Ethics and Consent to Participate : The study protocol was reviewed and approved by the Institutional Review Board of Clinica Somer (No 281015) and the University of Antioquia (No 18/2015). This economic modeling was performed based only on information published in the literature and it was not necessary to obtain individual patient information and thus informed consent.
2.3 Sensitivity analyses
To assess the robustness of the model, one‐way, two‐way, threshold analysis and multiway deterministic sensitivity analyses (using a tornado diagram) were performed using variations in the main model parameters. Values used in the deterministic sensitivity analyses were based on plausible ranges (for costs, and sensitivity and specificity of IOS and spirometry, the data ranges were ±25% of the base value), including 95% confidence intervals (95% CIs) when available.
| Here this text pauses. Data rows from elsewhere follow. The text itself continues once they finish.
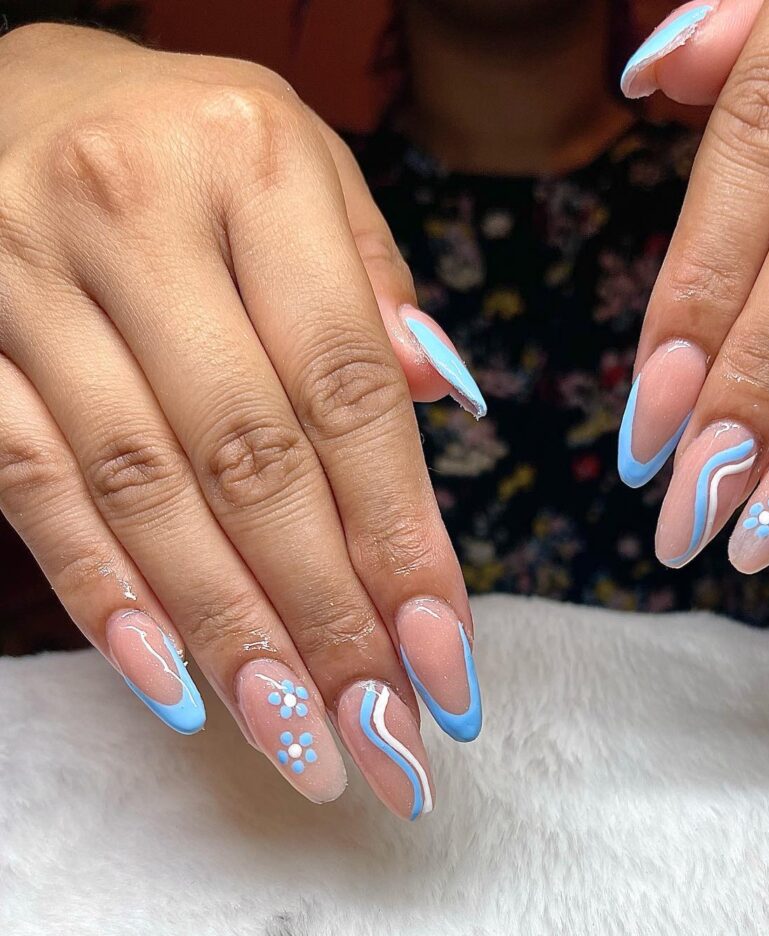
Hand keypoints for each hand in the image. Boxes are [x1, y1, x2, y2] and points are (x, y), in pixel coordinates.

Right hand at [0, 24, 485, 817]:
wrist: (17, 82)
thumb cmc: (192, 138)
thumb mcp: (304, 166)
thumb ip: (374, 282)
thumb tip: (446, 399)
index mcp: (253, 164)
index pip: (350, 388)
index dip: (402, 534)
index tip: (447, 653)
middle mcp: (134, 217)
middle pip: (255, 460)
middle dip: (329, 615)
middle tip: (387, 734)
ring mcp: (26, 284)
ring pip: (146, 494)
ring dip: (232, 635)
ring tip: (303, 741)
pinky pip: (31, 486)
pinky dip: (107, 593)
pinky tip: (176, 683)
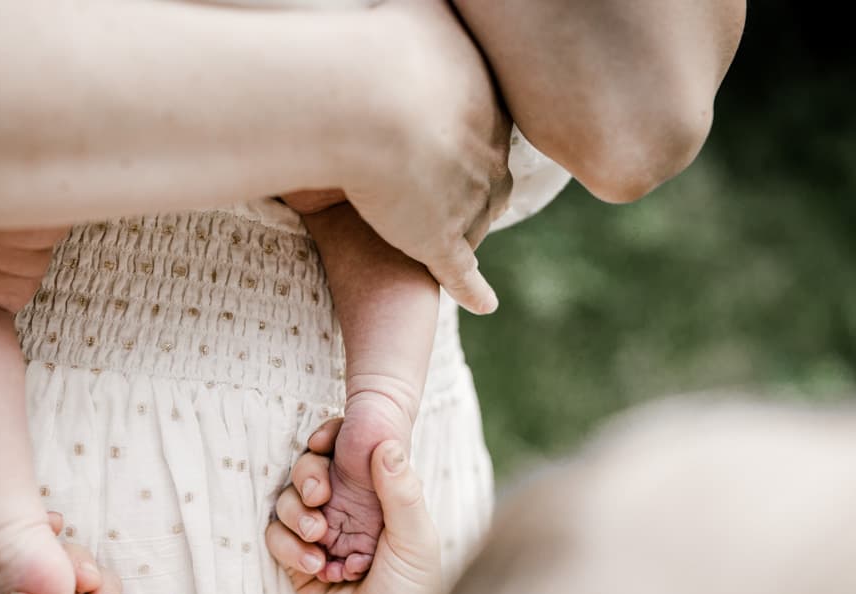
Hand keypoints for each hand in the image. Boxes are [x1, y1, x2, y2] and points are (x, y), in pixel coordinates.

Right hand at [266, 419, 445, 593]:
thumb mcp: (416, 540)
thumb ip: (401, 491)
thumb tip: (386, 442)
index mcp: (379, 499)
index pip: (347, 455)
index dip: (331, 440)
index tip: (325, 441)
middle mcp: (347, 513)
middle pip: (309, 471)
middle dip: (307, 476)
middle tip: (319, 495)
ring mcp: (320, 538)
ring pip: (287, 502)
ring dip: (296, 514)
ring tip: (319, 540)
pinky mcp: (298, 565)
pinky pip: (276, 539)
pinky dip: (289, 548)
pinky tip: (315, 567)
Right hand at [347, 0, 513, 313]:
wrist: (365, 99)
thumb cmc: (378, 44)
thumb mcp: (416, 9)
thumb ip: (427, 10)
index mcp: (481, 94)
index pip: (484, 122)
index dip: (467, 134)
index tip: (451, 138)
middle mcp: (486, 146)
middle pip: (490, 173)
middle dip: (477, 184)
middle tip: (454, 190)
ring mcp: (466, 195)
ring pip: (477, 220)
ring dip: (469, 231)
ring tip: (455, 240)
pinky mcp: (439, 239)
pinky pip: (461, 270)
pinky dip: (472, 287)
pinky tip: (482, 302)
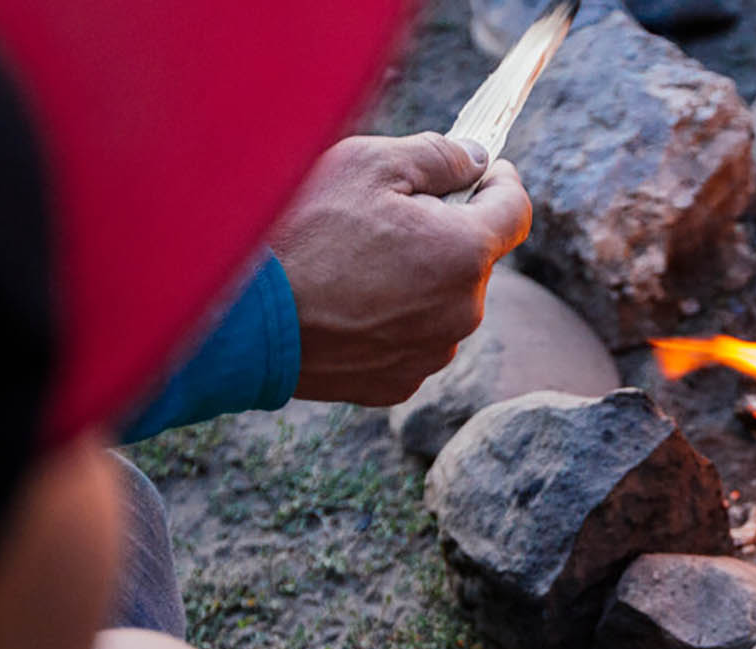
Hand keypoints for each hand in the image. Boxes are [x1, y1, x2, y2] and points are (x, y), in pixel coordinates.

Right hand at [266, 133, 533, 405]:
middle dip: (443, 231)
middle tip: (384, 214)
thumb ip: (438, 156)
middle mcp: (461, 313)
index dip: (500, 182)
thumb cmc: (300, 230)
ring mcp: (429, 355)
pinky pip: (409, 339)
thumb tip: (476, 159)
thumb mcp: (369, 163)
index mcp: (465, 253)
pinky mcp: (395, 385)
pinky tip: (343, 302)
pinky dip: (389, 318)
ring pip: (440, 302)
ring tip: (353, 261)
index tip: (481, 170)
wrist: (238, 316)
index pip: (516, 211)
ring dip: (416, 278)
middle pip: (472, 259)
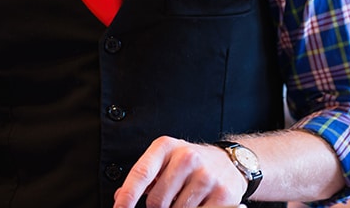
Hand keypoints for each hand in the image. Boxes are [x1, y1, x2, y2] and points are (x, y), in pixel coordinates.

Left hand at [113, 136, 245, 207]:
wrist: (229, 162)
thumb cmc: (191, 163)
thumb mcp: (165, 161)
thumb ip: (144, 178)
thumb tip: (120, 198)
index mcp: (167, 147)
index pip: (141, 174)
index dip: (127, 196)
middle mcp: (187, 157)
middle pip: (157, 201)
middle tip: (168, 201)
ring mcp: (206, 176)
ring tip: (185, 199)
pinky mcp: (222, 195)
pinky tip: (197, 204)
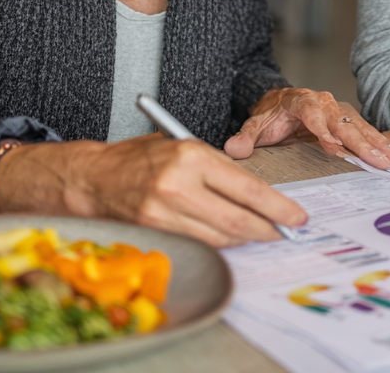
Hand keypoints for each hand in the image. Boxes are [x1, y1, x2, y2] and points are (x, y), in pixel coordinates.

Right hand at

In addition, a probabilistic sensitivity analysis (PSA) using second‐order Monte Carlo simulation with 10,000 iterations (assigning uncertainty distributions to input parameters in the model and sampling a random value from each distribution simultaneously), was used to deal with parameter uncertainty. Based on PSA simulations, we generated cost‐effectiveness scatter plot, plotting incremental costs compared to incremental effectiveness of the 1000 iterations. All analyses were made in Microsoft Excel®.